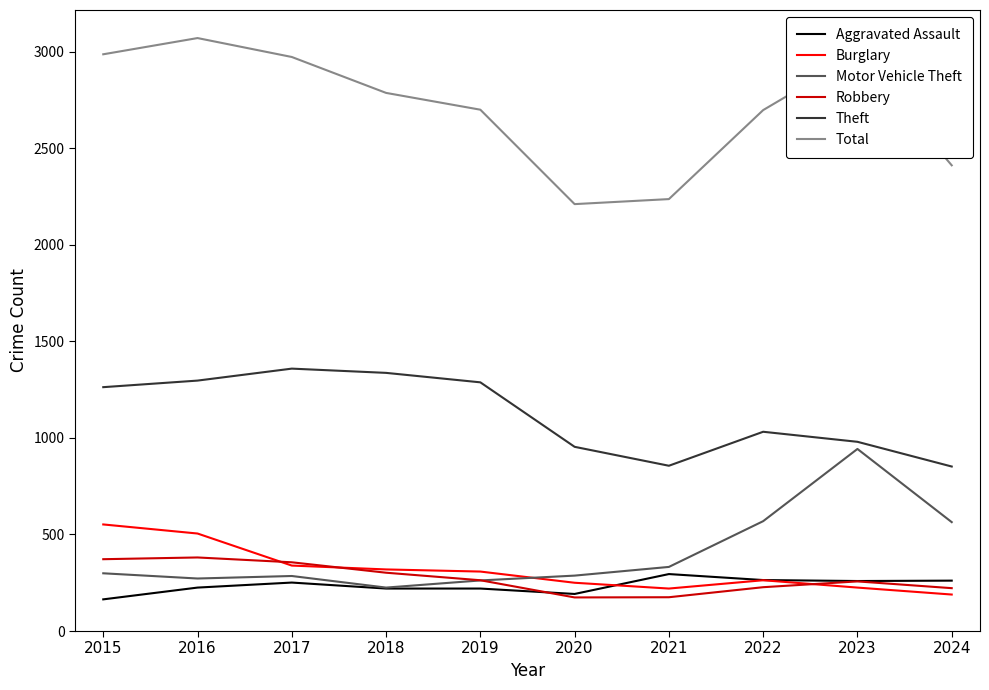

What is the spread (max minus min) of values at 2021?

2062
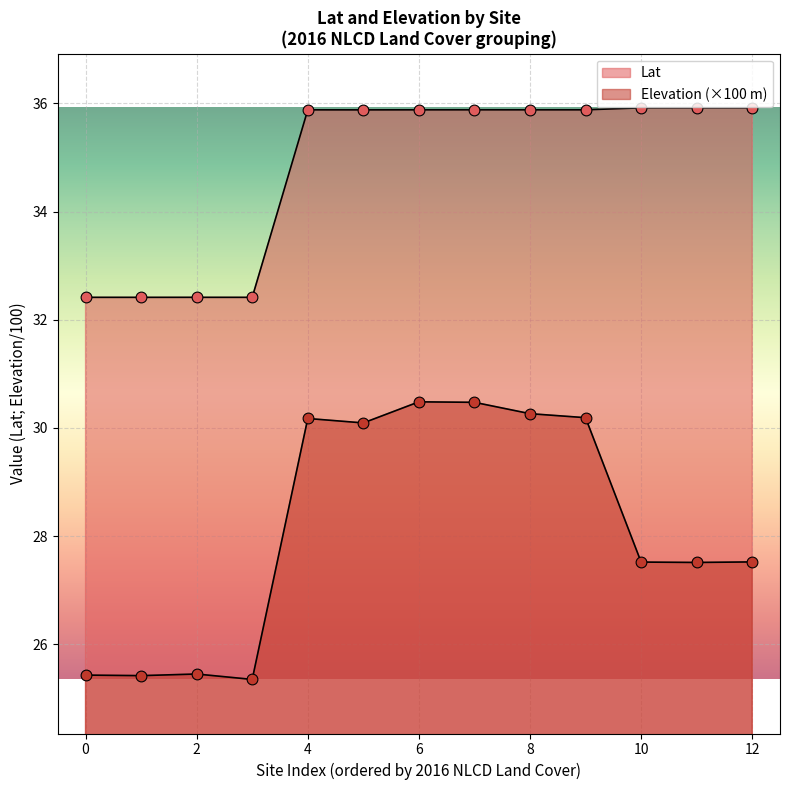

Which series has the widest spread of Y values?

Elevation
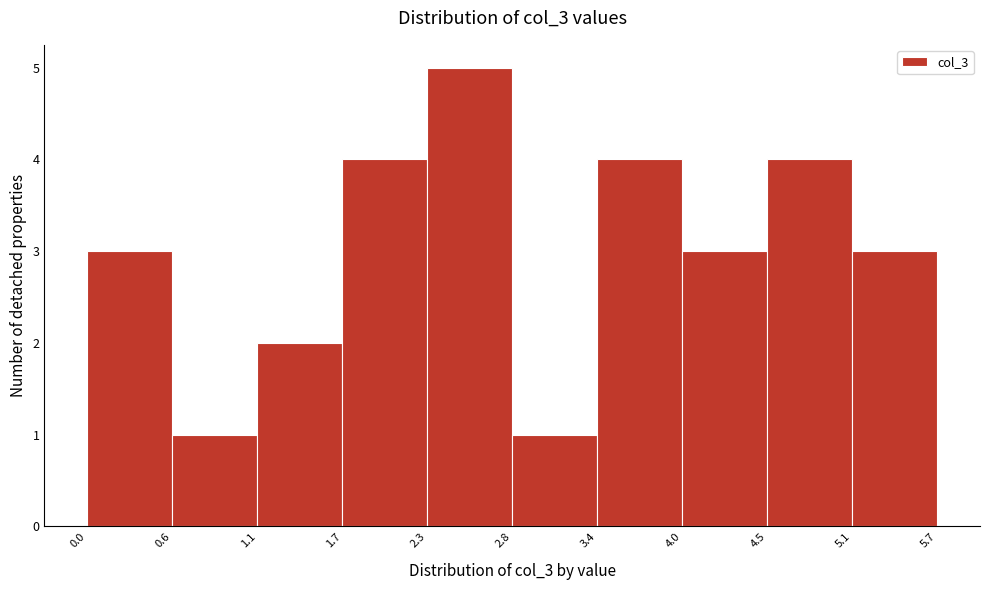

Over which range of the x-axis is the bar tallest?

2.3 to 2.8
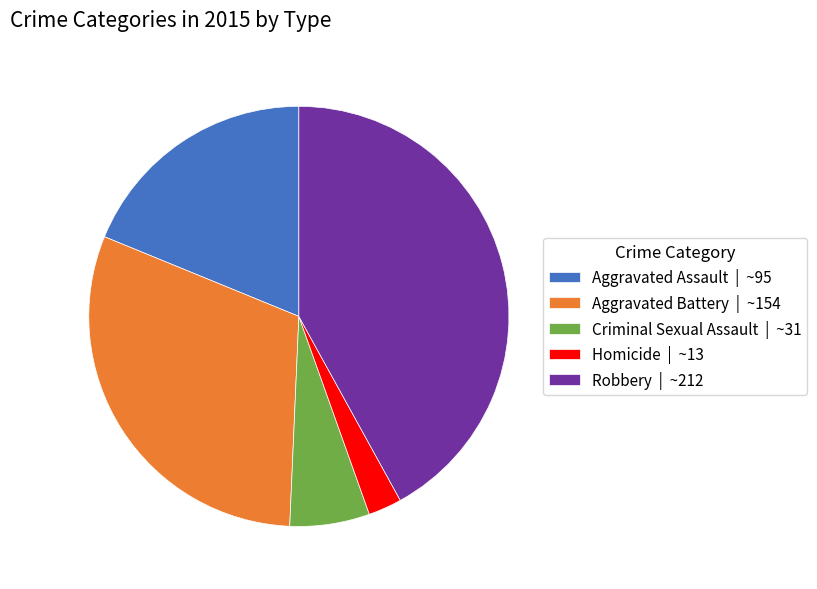

Count the number of slices in the pie.

5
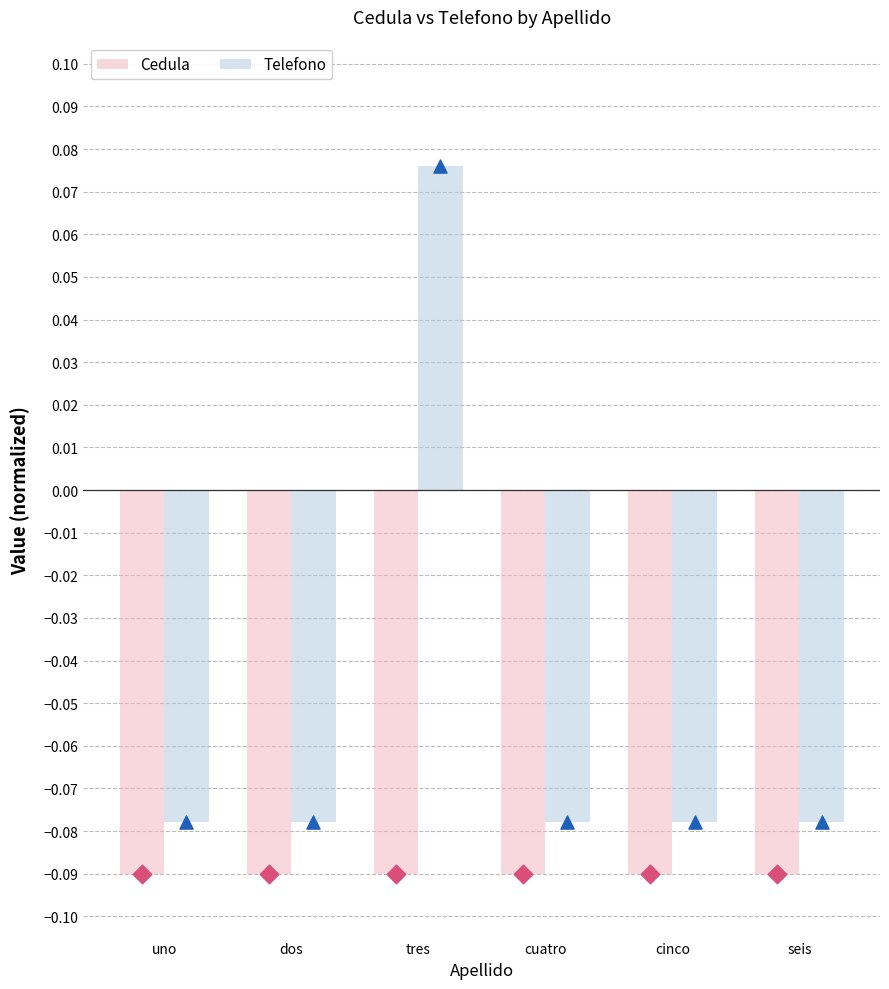

Which series reaches the maximum Y coordinate?

Telefono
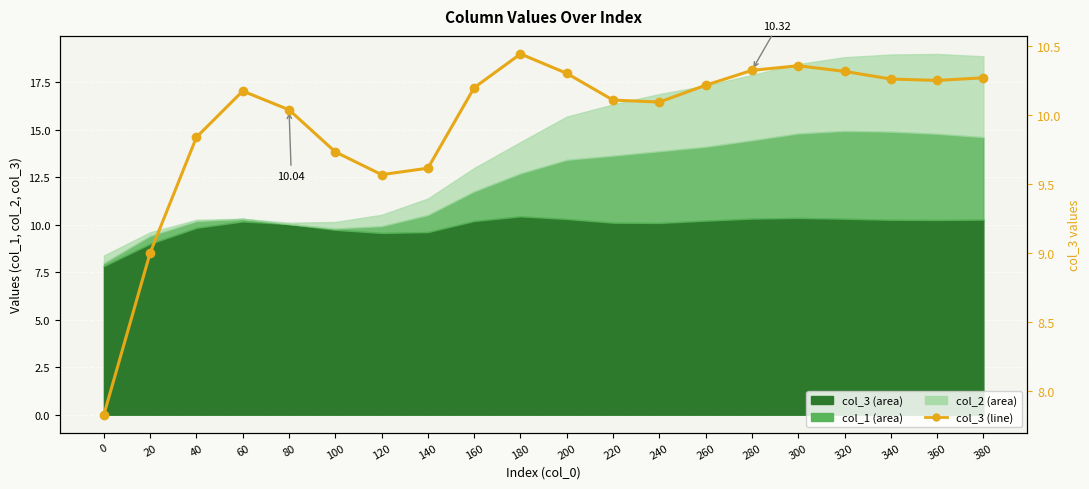

What is the ratio of the value at 100 to the value at 40?

1.0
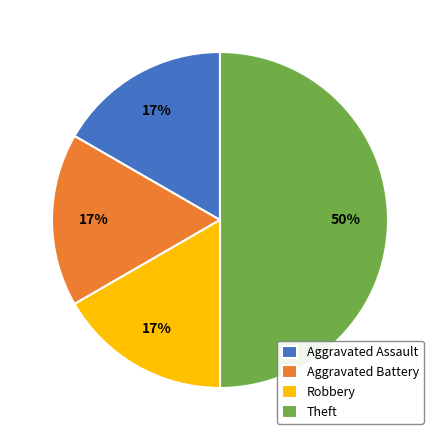

Do Robbery and Aggravated Battery together represent more than half of the pie?

No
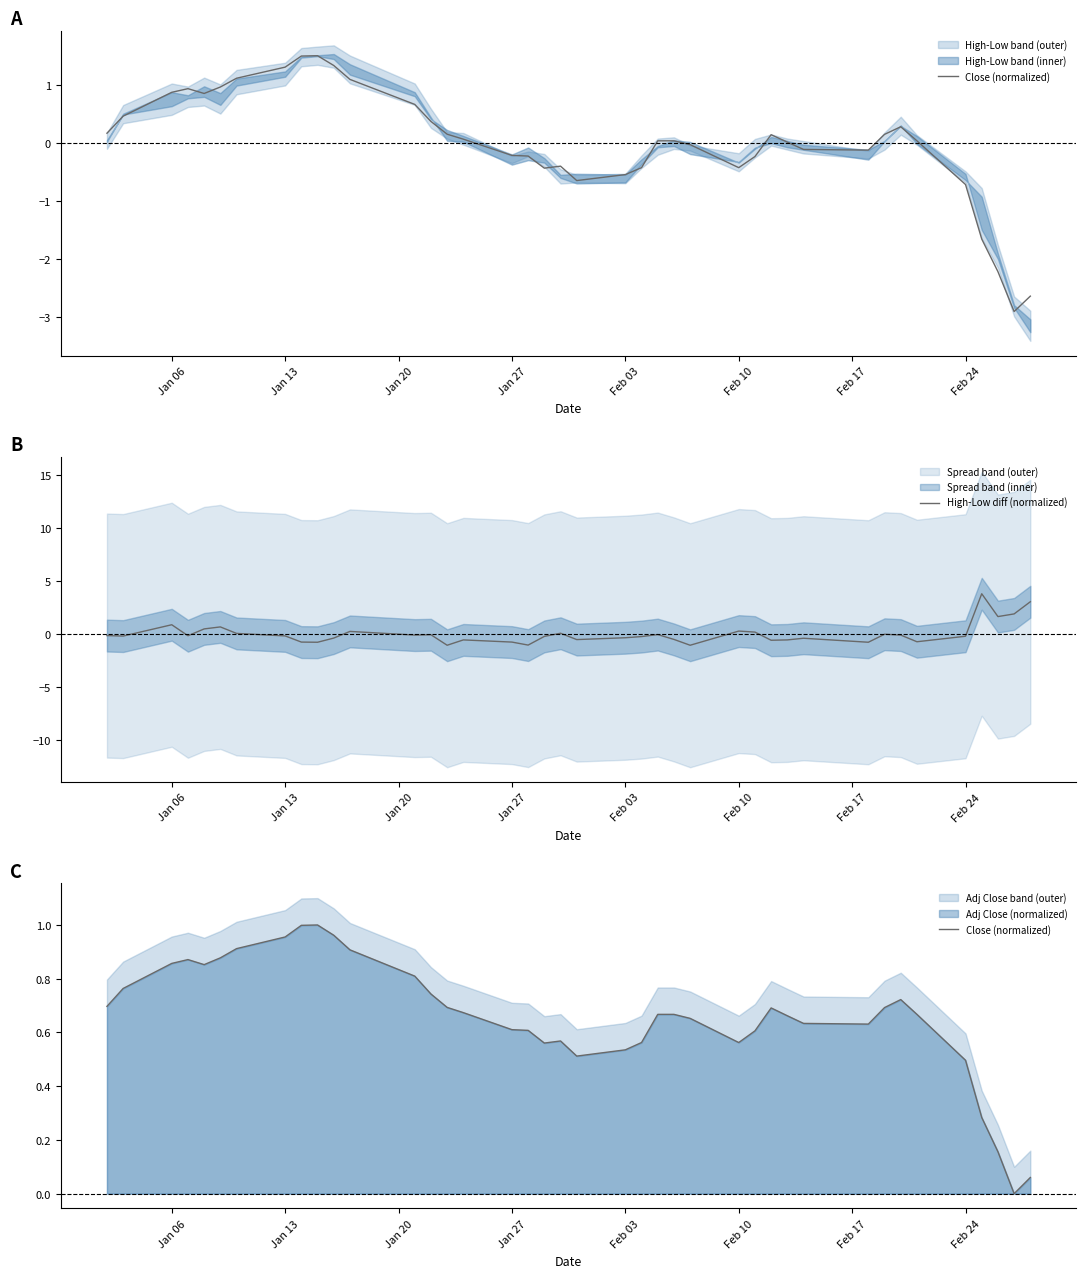

What is the highest value of the High-Low diff (normalized) series?

3.8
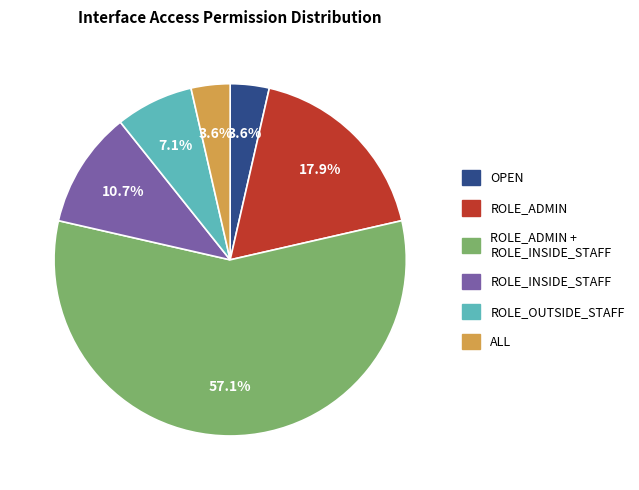

Is there any slice that represents more than half of the pie?

Yes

**********

Put the data above, from the line containing "What is the ratio" through the end, into a numbered list with one line per item, leaving out the blank lines and the pictures.

1. What is the ratio of the value at 100 to the value at 40?
2. 1.0
3. Do Robbery and Aggravated Battery together represent more than half of the pie?
4. No
5. What is the highest value of the High-Low diff (normalized) series?
6. 3.8
7. Is there any slice that represents more than half of the pie?
8. Yes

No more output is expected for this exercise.